Me chamam de velho, às vezes de saudosista. E o que fazer, se já vivi sete décadas e meia, fiz muito do que sonhei, andei pelo mundo e por este meu Brasil brasileiro?

Não implico com quem vive só o presente — cada um carrega o tempo que tem. Mas há quem lembre que usou Glostora no cabelo, perfume Lancaster para impressionar, viu Sissi, a Imperatriz, no cinema… e nunca pisou no Palácio de Schönbrunn, em Viena, onde ela realmente viveu sua história.

Eu não usei calça Lee ou Levi’s, não tinha grana, mas fui aos bailinhos da Varanda e da Cabana XV, bebi gim-tônica sob luz negra só para ser notado. Li O Cruzeiro, devorei O Jornal e o Diário de Notícias — ali, sem saber, comecei meu aprendizado de jornalismo.

Tem gente que jura que viu Ben-Hur no cinema, mas nunca pisou no Coliseu, em Roma, onde homens lutavam pela vida — quase nunca pela liberdade.
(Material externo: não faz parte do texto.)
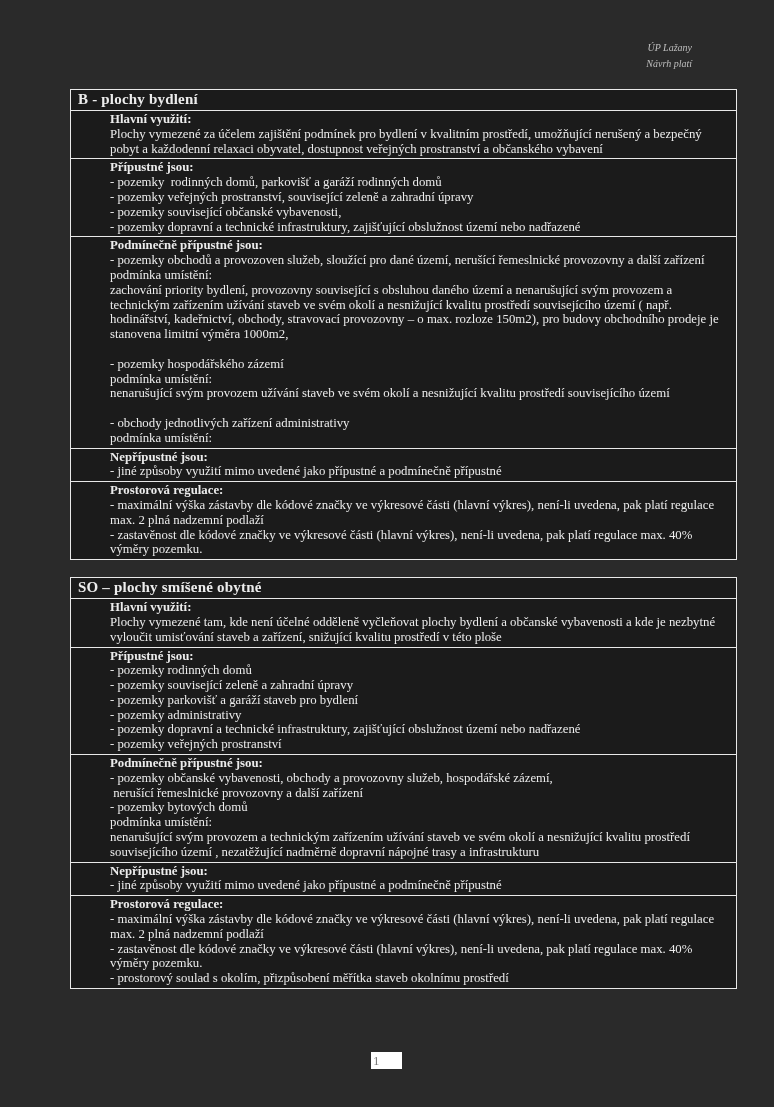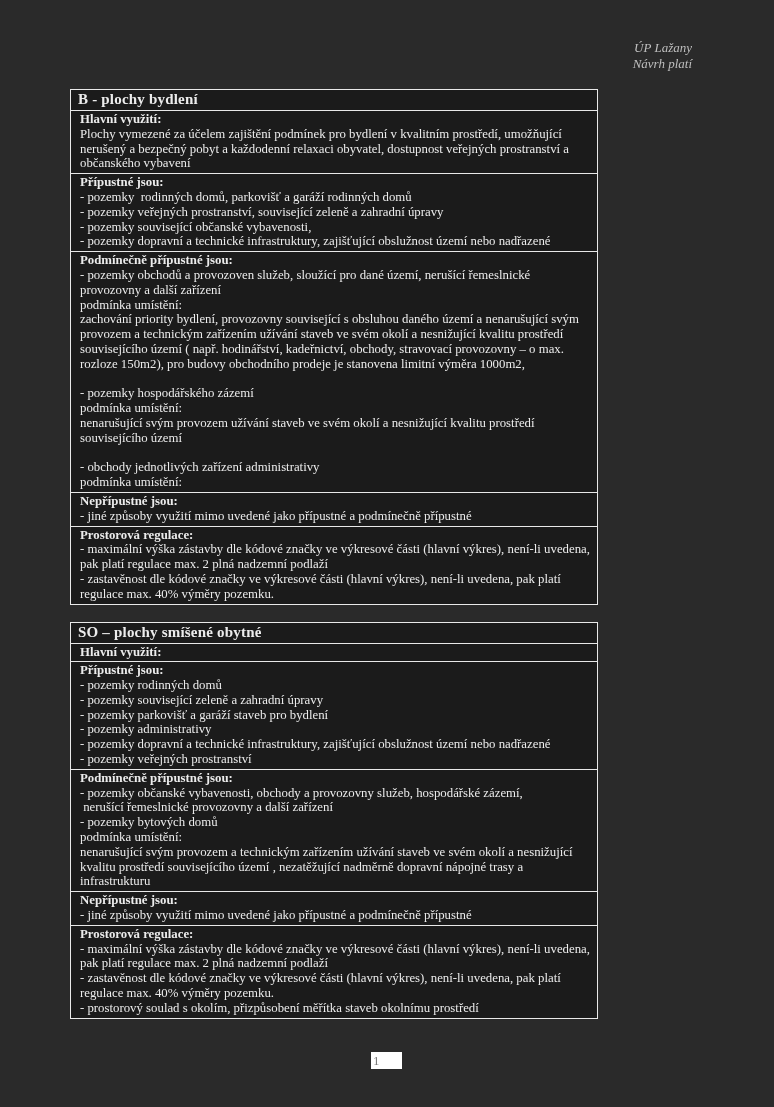"ÚP Lažany" .doc-header { font-size: 13px -> 10px }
Usaram perfumes caros, franceses, mas não atravessaram a porta do Moulin Rouge nem brindaram com champanhe às margens do Sena.

Sim, estou velho. E, sim, sou saudosista. Trago comigo as histórias do que vivi — e gosto de contá-las. Digo que bebi cerveja irlandesa em pub inglês, comi pizza em Nápoles, saboreei bacalhau em Lisboa, subi de balão na Capadócia. E, claro, fiz minhas preces por amigos em Fátima e no Vaticano.

No fim das contas, é isso que fica: o caminho percorrido, as experiências vividas, as lembranças que insistem em nos visitar.

Então, meus amigos, meus camaradas de estrada: vivamos o presente com vontade — mas sem nunca abrir mão de contar, com orgulho, as boas histórias que o passado nos deu.